Heureux qui, satisfait de son humble fortune,
Vit dans l’état obscur où les dieux l’ont placé.
(Racine.)
I
Le sein de l’Océan est rempli de mystères. Parmi les associations animales qu’il renferme et qu’il nourrit, une des moins connues est peut-être celle qu’on désigne communément sous le nom d’Éponge.
Cette association apparaît comme une masse de tissu léger, résistant, élastique, lacuneux, de forme très-variée, et d’un fauve brun ou blond tirant un peu sur le rougeâtre.

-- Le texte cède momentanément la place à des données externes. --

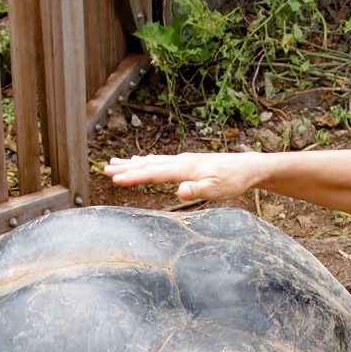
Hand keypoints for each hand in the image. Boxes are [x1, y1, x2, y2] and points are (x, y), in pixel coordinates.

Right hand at [105, 153, 260, 201]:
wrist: (246, 167)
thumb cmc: (232, 181)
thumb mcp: (217, 190)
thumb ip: (197, 190)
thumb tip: (180, 191)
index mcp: (184, 168)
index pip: (154, 173)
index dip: (133, 177)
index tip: (115, 179)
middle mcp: (180, 161)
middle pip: (148, 164)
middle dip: (125, 168)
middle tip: (104, 169)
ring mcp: (182, 160)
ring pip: (151, 161)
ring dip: (132, 163)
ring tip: (113, 163)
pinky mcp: (185, 162)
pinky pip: (159, 161)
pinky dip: (145, 161)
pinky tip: (138, 161)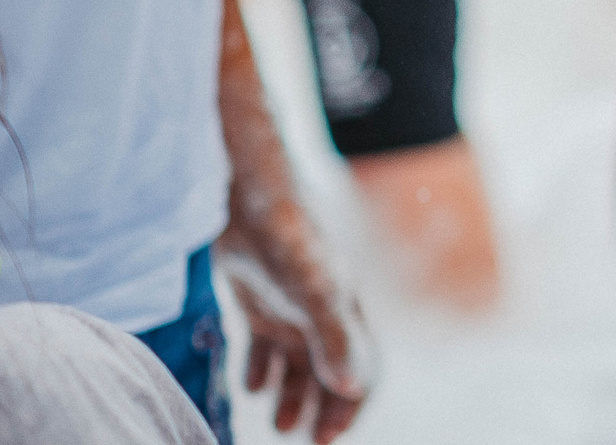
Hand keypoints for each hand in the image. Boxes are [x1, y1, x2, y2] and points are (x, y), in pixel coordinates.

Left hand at [216, 225, 371, 441]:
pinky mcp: (260, 302)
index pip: (362, 369)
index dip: (349, 407)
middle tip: (305, 443)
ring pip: (297, 364)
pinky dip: (259, 370)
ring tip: (277, 425)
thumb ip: (334, 338)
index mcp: (346, 313)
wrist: (249, 199)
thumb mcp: (315, 292)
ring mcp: (291, 309)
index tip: (327, 438)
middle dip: (322, 409)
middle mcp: (323, 314)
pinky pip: (264, 347)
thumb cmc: (290, 241)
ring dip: (291, 396)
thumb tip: (352, 388)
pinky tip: (248, 387)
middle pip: (331, 372)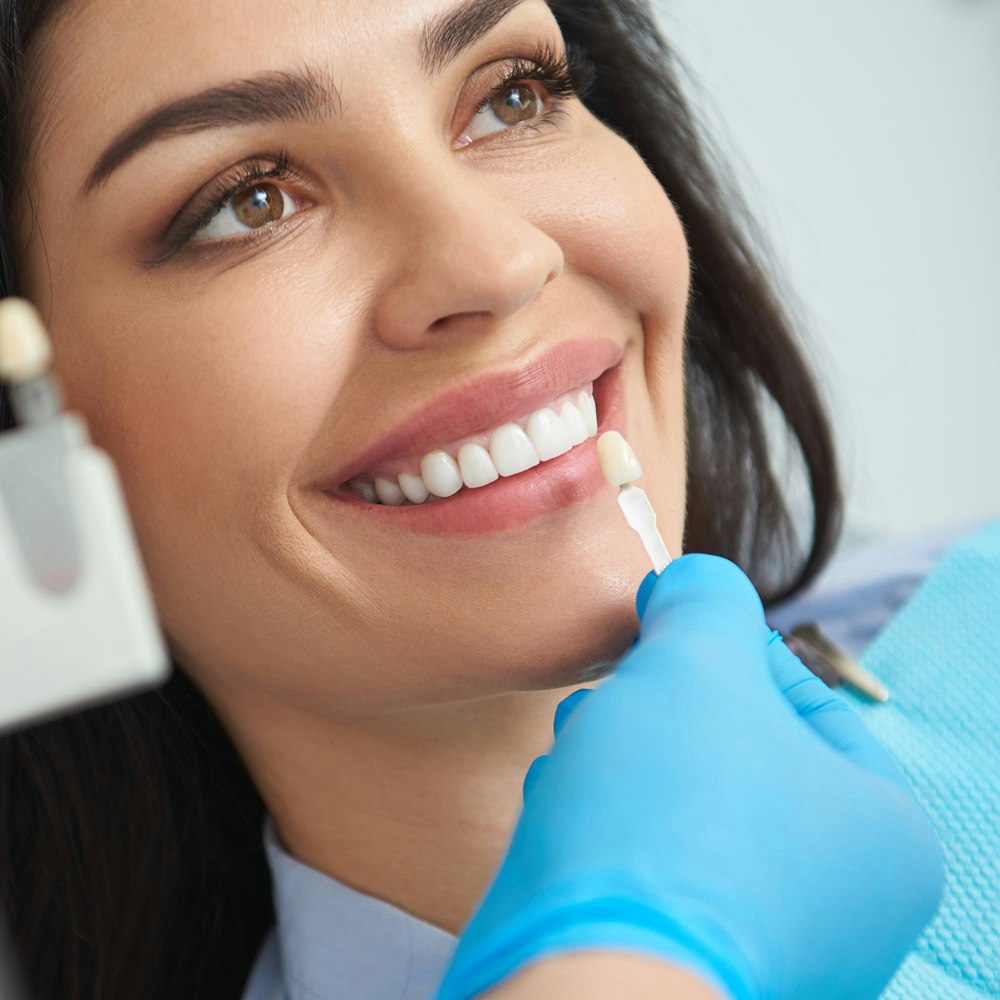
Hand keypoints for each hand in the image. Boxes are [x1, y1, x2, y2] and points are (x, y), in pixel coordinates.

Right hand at [436, 555, 943, 999]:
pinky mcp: (676, 962)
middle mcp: (833, 903)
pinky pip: (644, 862)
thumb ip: (707, 600)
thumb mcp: (698, 663)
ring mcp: (755, 942)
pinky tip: (563, 810)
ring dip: (620, 757)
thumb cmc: (668, 814)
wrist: (586, 980)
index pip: (802, 695)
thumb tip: (692, 585)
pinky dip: (604, 824)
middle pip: (733, 750)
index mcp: (880, 832)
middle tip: (616, 694)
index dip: (721, 648)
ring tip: (582, 748)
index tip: (660, 627)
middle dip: (659, 708)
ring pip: (678, 801)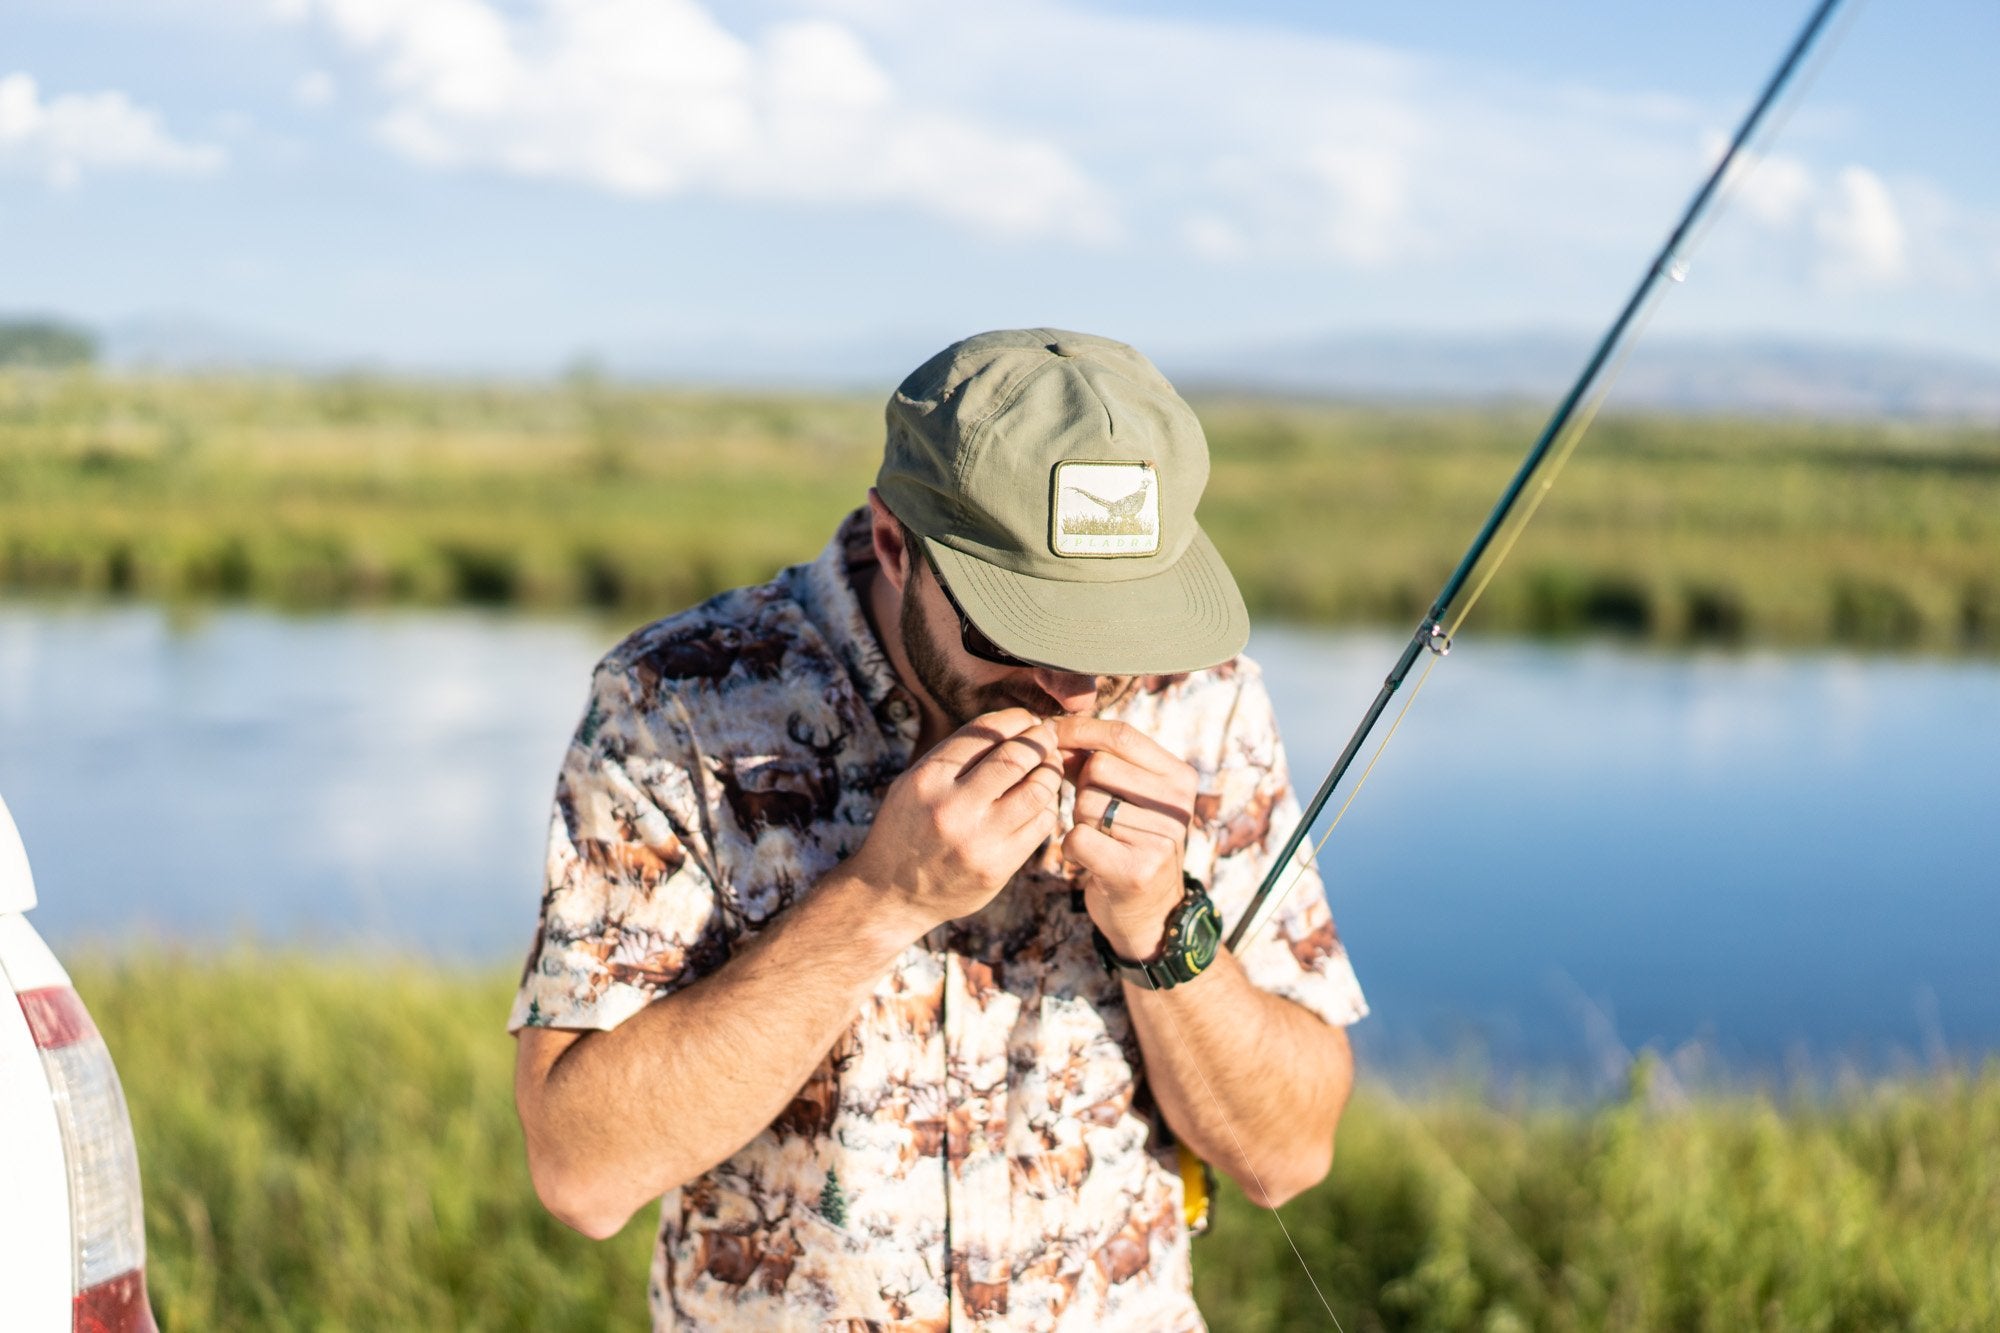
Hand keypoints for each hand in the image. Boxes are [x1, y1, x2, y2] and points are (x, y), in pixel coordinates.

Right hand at [842, 708, 1063, 936]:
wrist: (891, 895)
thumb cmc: (907, 829)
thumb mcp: (914, 783)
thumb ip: (955, 756)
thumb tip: (1013, 725)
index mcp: (928, 779)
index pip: (985, 733)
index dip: (1016, 720)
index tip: (1027, 720)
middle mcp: (952, 808)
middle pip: (1018, 757)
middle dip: (1041, 741)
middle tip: (1047, 739)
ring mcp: (977, 841)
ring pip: (1038, 790)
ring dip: (1051, 772)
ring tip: (1049, 768)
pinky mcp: (998, 868)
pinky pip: (1041, 825)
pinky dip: (1047, 806)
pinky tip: (1039, 802)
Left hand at [1054, 717, 1197, 961]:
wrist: (1150, 911)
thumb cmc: (1128, 841)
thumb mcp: (1124, 794)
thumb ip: (1092, 761)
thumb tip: (1052, 733)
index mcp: (1180, 778)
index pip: (1122, 735)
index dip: (1080, 730)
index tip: (1051, 733)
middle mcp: (1178, 806)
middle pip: (1098, 767)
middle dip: (1082, 787)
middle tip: (1096, 814)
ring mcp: (1160, 839)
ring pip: (1085, 803)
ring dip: (1079, 819)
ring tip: (1101, 838)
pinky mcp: (1135, 870)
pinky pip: (1077, 837)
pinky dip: (1072, 848)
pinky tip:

Les opinions les plus diverses ont régné tour à tour dans la science sur la nature des Éponges. Parmi les anciens, les uns les regardaient comme des plantes, les autres comme des animaux; certains faisaient du juste-milieu, ils les prenaient pour une espèce de nid feutré de nature végétale, servant d’habitation à des Polypes. Ces animalcules n’étaient pas attachés à leurs petites loges, ils pouvaient en sortir et y rentrer à volonté. Les Polypes du Corail ne sont pas aussi heureux!...
Pline, Dioscoride et leurs commentateurs ont prétendu que les Éponges étaient sensibles, qu’elles adhéraient aux rochers par une force particulière, et qu’elles fuyaient la main qui voulait les saisir... Ils les ont même distinguées en mâles et en femelles.